Today’s Sentinel editorial (“Ray Scott keeps focus on West Slope economy”) endorses Charles Ashby’s report (“Economic development talks planned with state trade office”), but carefully avoids criticizing Scott’s self-admitted bias towards energy development.

Thus, Scott’s conceptually laudable initiative is fundamentally tainted ab initio, because he indulges the all-to-familiar false premise that:  “This is an energy-based economy, so that’s where we have to start”.

In fact, the Grand Valley’s (and thus House District 55’s and/or Senate District 7’s) real economy is not “energy-based” at all (although there may be opportunity for responsible expansion).

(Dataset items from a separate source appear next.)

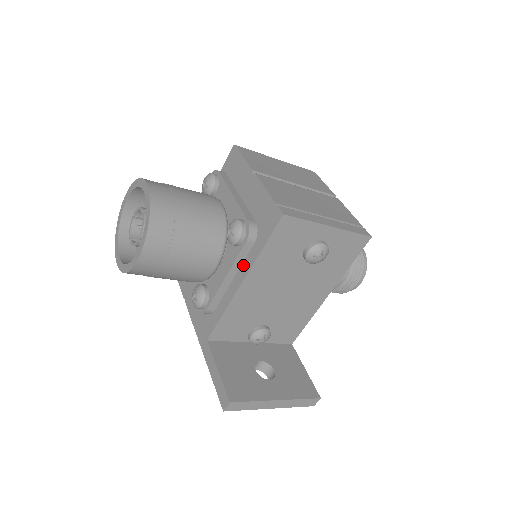
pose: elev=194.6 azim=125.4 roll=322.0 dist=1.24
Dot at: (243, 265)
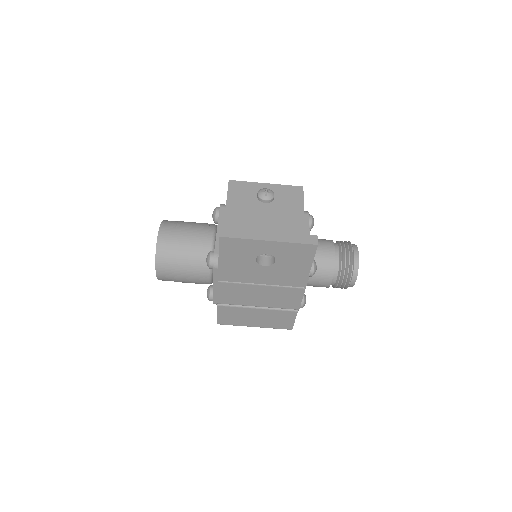
Dot at: occluded
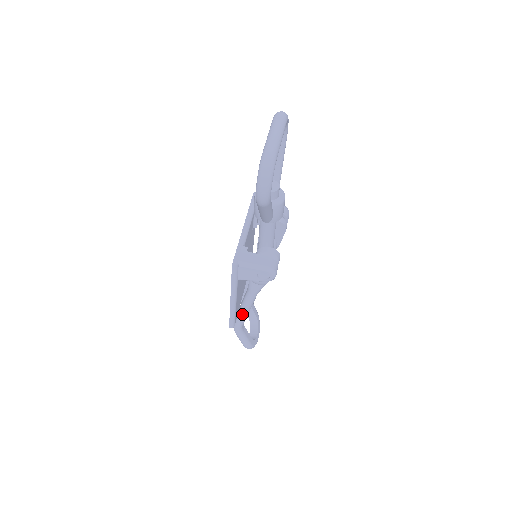
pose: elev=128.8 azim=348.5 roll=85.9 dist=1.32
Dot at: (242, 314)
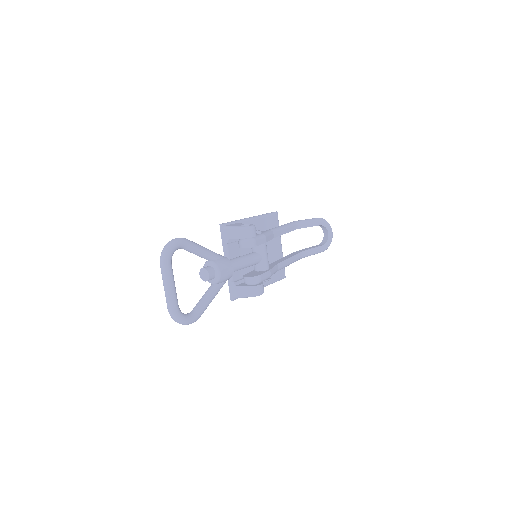
Dot at: occluded
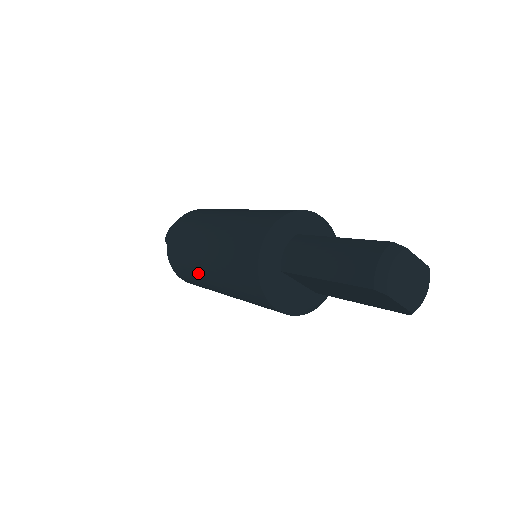
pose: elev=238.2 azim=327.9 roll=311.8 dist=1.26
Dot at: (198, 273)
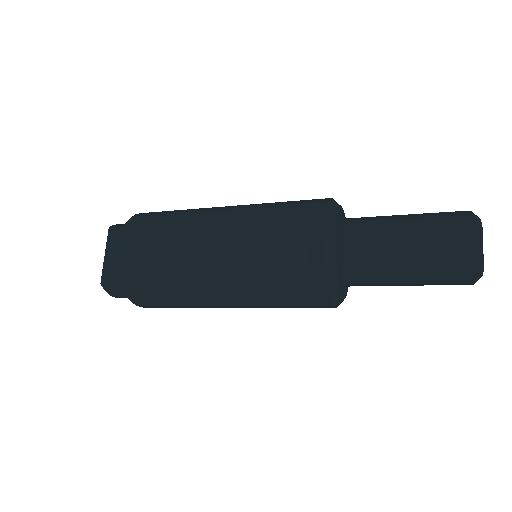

Rather, Fall 2013 employment data published by the Grand Valley Economic Partnership reveals that no energy developer ranked among the top 25 employers in the Grand Valley (although Halliburton did in 2004).  In 2009, the energy industry accounted for only some 3% of local employment – because of falling market prices, not “over-regulation”.

Thus, Scott is correct in admitting that his “ideas” may not be the “right ideas”, because
—unless they promote the market-driven diversification already (albeit anemically) under way – his singular focus on the energy sector could actually jeopardize that “progress”.

As the Sentinel rightly concurs, perhaps Scott’s best (but unoriginal) “idea” is to expand Colorado’s governmental presence on the Western Slope, both “as a way of helping stabilize the economies in some local communities and getting them closer to the local people they work with”. 

Of course, whenever Democrats propose such Keynesian notions, Republicans typically insist that “government can’t create jobs” – much less “stabilize economies”.

Therefore, Scott would have more credibility if he advocated repealing the Halliburton Exceptions to the Safe Drinking Water, Clean Water, and Clean Air Acts, and – in the midst of another unhealthy inversion – explain to his constituents why the oil and gas industry still deserves preferential treatment under those essential environmental laws.